TO-DO ITEM :: Return the lines below that contain the word "diagnostic".

MATERIAL TO PROCESS ::

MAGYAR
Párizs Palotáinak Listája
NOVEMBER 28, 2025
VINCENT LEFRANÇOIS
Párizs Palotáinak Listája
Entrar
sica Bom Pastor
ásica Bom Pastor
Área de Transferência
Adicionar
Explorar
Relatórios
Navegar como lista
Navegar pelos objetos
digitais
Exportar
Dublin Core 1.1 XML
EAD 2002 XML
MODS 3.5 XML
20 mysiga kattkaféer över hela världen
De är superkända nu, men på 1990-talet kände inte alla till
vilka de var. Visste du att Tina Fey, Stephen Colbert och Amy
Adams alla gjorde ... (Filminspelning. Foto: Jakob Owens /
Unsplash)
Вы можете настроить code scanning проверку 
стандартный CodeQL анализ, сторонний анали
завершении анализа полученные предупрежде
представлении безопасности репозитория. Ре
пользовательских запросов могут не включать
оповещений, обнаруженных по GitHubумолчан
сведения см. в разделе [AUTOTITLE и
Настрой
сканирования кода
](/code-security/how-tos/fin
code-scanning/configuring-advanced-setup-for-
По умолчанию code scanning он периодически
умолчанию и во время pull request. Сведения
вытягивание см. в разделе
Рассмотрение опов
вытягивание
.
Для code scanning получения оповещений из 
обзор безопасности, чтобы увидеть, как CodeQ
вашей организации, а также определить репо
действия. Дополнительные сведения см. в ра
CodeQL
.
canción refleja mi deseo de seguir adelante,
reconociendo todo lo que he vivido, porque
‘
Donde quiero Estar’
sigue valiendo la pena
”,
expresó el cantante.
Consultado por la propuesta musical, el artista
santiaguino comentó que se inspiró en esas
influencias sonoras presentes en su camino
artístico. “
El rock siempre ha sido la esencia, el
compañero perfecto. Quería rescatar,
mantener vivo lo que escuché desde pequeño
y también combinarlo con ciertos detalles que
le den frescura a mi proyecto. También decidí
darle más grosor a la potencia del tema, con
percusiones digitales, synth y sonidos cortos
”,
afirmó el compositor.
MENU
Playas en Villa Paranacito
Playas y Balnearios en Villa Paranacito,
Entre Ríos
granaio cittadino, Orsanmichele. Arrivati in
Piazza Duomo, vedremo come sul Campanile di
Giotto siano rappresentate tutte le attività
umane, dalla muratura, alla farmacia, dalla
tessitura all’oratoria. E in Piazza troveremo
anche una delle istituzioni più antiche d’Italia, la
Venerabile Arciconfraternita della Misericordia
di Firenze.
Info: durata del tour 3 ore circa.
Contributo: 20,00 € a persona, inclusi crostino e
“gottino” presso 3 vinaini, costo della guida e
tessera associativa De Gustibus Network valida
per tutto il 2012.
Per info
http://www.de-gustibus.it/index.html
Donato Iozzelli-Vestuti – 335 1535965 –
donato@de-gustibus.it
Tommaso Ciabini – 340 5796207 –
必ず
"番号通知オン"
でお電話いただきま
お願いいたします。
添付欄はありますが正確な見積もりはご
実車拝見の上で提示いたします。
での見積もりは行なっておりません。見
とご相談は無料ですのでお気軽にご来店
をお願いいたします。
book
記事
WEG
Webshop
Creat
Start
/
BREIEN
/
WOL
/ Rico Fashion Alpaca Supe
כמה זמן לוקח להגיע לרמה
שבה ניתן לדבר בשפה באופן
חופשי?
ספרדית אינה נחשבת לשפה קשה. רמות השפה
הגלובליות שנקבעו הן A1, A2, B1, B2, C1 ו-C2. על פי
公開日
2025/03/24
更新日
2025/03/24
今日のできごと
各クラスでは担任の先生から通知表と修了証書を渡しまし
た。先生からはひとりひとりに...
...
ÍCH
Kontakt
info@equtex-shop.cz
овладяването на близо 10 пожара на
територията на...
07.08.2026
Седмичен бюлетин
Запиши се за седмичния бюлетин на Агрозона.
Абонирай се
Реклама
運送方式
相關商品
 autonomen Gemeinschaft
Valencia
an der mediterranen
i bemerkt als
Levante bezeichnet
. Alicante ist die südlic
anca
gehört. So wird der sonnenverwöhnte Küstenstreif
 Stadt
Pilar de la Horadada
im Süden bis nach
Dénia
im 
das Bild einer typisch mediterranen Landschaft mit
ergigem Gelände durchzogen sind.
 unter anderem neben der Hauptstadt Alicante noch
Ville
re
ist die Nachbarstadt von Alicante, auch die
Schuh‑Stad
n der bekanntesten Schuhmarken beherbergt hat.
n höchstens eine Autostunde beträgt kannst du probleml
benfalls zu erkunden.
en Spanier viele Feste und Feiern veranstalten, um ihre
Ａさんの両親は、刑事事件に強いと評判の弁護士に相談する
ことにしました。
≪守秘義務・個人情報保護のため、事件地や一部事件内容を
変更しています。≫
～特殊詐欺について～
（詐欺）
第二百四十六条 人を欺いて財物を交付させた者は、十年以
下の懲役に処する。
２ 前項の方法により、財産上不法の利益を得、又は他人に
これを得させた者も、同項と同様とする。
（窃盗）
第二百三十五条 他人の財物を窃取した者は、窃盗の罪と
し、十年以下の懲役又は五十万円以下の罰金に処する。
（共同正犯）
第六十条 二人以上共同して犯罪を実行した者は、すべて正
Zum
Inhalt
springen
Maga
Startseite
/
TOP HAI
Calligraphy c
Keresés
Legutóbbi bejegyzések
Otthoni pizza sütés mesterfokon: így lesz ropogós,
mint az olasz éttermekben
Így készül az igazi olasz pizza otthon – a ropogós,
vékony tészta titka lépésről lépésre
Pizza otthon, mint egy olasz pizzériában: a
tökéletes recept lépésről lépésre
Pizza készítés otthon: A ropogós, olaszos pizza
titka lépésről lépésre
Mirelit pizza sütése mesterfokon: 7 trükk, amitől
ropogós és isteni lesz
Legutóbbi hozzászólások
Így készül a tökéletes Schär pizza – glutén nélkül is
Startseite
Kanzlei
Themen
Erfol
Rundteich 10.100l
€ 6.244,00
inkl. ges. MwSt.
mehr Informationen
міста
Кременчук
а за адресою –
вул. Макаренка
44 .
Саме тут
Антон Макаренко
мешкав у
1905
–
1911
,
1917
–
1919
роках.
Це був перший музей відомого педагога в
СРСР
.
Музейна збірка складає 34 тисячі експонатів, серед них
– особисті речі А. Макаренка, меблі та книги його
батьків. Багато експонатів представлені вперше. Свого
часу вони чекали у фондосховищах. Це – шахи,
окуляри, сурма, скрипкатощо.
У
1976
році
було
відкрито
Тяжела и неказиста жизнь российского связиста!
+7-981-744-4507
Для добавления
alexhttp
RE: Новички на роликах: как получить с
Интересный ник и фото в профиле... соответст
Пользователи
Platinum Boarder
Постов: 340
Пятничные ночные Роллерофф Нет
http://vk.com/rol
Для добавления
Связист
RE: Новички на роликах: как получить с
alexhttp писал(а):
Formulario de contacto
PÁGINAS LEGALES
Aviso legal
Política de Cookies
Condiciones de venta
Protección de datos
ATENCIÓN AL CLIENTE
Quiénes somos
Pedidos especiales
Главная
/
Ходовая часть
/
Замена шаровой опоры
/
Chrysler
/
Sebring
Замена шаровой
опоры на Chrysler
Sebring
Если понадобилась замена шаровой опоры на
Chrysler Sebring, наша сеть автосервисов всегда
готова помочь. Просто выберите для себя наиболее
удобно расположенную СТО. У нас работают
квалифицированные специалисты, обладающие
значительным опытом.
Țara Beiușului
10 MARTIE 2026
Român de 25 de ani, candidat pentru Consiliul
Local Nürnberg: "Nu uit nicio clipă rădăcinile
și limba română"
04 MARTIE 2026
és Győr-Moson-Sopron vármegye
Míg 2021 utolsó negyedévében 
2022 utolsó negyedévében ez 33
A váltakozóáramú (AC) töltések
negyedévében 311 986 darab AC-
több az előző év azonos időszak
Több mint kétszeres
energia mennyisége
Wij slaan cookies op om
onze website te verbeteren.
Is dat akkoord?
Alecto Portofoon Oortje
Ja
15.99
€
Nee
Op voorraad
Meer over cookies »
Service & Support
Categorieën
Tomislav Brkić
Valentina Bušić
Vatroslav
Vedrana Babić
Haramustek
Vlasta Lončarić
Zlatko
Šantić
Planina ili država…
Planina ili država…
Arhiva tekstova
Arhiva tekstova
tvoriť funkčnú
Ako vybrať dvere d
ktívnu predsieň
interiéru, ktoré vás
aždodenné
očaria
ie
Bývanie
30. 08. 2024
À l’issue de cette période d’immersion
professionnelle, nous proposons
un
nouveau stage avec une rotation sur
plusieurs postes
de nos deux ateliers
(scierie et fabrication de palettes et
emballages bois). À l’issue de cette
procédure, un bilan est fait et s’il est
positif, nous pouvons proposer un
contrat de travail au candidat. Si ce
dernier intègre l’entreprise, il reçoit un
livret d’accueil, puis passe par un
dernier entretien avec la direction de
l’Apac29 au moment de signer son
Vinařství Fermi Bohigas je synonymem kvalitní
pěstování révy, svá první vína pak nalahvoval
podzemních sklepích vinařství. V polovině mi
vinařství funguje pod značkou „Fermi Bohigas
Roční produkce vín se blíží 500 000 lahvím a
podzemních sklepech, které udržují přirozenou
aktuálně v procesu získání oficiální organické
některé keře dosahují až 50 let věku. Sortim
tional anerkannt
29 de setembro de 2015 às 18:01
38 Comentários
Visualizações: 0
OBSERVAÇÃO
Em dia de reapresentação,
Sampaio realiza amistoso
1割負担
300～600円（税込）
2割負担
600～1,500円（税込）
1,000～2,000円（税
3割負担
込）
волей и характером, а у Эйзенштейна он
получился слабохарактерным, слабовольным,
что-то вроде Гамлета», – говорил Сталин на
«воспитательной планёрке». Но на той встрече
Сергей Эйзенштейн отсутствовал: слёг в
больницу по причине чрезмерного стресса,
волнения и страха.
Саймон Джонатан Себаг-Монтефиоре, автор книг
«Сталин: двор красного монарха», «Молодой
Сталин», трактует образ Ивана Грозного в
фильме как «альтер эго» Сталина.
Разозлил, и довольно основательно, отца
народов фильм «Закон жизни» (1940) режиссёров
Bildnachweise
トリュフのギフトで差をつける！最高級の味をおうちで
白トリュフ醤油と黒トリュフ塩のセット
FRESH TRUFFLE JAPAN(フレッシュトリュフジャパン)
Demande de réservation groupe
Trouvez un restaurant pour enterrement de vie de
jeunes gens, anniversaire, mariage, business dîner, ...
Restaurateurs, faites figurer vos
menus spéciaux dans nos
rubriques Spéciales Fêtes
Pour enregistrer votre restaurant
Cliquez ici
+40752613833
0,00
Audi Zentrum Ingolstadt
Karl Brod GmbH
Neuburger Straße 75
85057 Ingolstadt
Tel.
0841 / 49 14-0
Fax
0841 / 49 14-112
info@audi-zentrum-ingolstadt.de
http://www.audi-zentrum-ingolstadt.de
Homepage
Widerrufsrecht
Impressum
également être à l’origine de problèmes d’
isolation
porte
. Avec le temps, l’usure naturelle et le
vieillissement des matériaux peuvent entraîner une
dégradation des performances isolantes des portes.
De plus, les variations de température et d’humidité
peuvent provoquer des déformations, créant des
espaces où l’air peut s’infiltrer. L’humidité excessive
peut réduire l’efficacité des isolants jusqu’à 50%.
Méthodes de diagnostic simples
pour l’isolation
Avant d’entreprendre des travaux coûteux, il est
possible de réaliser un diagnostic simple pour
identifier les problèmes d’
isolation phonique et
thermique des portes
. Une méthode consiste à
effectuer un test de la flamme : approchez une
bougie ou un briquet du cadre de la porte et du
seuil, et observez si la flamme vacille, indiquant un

RESPONSE TO THE TASK ::
Méthodes de diagnostic simples
possible de réaliser un diagnostic simple pour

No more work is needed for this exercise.